=== EXERCISE BRIEF ===
Only lines below containing the string "Deleting" should be counted; please give that count by itself.

=== RECORDS FOR THE TASK ===
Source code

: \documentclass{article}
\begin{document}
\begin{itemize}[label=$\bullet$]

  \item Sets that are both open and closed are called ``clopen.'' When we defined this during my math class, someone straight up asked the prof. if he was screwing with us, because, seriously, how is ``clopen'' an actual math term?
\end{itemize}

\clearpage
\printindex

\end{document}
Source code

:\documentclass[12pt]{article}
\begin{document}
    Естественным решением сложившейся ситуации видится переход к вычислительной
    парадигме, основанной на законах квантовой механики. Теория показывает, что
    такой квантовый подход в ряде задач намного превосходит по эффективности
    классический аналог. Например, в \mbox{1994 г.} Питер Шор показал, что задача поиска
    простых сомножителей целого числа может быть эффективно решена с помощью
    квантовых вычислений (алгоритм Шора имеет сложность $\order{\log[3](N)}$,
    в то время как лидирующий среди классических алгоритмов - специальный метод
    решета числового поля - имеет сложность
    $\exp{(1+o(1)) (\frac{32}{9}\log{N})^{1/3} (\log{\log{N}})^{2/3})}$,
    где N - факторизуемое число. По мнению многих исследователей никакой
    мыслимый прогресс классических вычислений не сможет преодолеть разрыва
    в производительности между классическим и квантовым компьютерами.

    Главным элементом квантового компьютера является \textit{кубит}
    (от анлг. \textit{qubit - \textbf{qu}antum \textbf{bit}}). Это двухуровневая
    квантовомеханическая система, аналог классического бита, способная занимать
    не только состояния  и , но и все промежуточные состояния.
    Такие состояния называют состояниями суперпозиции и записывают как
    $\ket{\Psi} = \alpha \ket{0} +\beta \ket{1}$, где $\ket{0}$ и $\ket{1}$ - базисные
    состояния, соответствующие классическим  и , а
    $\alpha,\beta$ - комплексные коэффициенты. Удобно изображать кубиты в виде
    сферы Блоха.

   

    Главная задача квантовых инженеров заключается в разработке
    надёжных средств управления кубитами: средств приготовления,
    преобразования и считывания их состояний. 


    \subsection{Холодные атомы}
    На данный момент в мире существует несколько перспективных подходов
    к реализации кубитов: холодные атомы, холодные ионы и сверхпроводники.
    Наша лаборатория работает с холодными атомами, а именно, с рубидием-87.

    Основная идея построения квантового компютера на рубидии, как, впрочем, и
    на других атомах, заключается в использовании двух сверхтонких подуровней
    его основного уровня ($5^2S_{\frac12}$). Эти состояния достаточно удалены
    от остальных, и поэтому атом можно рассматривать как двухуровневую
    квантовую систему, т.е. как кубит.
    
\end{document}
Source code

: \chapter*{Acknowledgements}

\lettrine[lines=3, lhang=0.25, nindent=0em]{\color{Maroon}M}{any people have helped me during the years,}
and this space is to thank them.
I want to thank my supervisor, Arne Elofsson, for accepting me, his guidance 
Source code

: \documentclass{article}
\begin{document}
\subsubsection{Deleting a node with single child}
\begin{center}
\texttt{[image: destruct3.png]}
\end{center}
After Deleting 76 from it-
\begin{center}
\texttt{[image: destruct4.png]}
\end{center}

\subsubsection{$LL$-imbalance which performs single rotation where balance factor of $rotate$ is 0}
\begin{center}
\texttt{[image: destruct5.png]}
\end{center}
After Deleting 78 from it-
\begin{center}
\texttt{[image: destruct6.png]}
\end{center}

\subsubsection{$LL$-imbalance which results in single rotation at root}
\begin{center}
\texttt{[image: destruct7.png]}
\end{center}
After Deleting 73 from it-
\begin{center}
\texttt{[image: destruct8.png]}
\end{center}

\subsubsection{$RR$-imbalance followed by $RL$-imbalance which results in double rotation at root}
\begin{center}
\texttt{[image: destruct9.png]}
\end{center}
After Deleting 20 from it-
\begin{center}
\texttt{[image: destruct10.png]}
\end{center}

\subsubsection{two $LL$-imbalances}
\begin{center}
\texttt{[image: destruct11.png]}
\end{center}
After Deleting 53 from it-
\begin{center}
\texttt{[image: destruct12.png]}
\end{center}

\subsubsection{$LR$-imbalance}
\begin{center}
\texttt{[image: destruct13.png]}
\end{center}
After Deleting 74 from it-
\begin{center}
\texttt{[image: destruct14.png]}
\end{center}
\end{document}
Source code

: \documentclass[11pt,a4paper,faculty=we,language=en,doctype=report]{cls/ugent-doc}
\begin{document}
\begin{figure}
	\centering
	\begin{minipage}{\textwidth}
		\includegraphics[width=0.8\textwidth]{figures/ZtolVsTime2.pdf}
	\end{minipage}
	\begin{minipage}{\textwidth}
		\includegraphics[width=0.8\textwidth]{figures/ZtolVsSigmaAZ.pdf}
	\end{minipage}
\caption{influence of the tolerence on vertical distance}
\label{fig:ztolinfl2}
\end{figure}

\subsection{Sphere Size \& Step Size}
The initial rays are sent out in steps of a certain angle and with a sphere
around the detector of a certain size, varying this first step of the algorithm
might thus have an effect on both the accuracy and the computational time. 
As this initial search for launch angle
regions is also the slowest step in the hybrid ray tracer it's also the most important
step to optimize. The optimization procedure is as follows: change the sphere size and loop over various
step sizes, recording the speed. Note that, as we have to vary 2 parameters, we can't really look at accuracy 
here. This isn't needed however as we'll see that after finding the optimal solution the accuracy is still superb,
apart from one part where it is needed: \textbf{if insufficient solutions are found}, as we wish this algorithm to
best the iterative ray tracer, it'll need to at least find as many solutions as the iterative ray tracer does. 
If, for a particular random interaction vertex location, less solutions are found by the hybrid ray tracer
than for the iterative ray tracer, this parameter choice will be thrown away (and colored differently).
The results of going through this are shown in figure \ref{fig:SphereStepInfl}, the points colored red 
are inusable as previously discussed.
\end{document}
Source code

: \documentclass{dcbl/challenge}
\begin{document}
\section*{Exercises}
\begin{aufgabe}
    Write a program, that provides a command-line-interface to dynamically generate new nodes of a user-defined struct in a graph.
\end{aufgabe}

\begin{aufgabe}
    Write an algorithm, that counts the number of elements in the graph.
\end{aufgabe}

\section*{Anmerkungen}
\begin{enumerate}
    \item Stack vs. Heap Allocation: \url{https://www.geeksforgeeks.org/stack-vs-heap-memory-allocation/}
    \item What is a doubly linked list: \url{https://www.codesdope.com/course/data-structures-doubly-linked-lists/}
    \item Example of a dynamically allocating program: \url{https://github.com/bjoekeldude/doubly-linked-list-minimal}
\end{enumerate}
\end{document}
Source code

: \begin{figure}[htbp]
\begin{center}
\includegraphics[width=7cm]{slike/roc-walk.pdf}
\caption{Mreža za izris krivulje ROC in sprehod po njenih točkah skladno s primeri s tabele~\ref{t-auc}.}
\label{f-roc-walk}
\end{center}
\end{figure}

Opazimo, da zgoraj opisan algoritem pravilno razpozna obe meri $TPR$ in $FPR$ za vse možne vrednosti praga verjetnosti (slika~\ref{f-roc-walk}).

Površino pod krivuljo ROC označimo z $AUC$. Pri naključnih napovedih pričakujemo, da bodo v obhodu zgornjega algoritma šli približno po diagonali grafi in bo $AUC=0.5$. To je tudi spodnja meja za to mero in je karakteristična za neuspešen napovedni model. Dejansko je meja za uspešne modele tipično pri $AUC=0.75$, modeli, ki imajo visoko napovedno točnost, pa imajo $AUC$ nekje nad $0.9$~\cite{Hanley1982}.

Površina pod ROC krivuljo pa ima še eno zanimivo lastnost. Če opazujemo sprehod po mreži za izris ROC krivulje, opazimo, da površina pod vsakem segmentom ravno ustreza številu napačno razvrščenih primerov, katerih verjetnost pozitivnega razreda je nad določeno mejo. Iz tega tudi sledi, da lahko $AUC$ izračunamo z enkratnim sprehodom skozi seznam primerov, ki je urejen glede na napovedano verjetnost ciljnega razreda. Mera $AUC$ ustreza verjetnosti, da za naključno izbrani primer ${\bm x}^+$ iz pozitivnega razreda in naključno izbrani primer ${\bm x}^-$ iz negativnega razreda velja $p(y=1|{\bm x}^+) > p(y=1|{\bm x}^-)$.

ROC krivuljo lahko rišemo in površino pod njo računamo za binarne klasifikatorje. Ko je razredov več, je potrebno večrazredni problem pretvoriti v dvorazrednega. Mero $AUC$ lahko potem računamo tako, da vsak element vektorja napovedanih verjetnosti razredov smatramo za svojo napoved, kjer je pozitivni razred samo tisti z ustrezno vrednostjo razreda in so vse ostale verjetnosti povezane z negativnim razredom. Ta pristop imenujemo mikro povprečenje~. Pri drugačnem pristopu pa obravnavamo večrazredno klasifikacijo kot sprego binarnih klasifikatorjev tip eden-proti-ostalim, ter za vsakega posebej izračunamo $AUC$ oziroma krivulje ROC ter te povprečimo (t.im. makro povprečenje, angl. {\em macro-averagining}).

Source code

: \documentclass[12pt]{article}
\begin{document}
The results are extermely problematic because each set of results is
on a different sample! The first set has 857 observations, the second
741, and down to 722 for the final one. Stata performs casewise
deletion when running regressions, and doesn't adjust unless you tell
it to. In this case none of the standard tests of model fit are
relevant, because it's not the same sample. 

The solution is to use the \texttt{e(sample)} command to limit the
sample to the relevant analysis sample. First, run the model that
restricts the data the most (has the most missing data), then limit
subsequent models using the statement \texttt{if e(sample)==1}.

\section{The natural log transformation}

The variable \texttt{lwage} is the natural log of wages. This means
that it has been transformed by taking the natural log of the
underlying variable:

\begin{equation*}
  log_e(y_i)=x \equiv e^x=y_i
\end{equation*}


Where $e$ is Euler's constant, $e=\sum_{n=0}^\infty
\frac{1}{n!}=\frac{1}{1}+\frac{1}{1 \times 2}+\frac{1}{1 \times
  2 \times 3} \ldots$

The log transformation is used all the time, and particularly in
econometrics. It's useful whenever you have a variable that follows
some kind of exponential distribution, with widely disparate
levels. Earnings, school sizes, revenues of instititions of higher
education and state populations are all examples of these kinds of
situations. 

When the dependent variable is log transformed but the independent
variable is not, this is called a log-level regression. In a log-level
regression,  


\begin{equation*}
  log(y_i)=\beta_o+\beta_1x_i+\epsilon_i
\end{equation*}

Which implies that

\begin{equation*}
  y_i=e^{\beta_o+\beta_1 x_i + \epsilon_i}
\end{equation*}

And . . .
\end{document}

=== THE ANSWER ===
7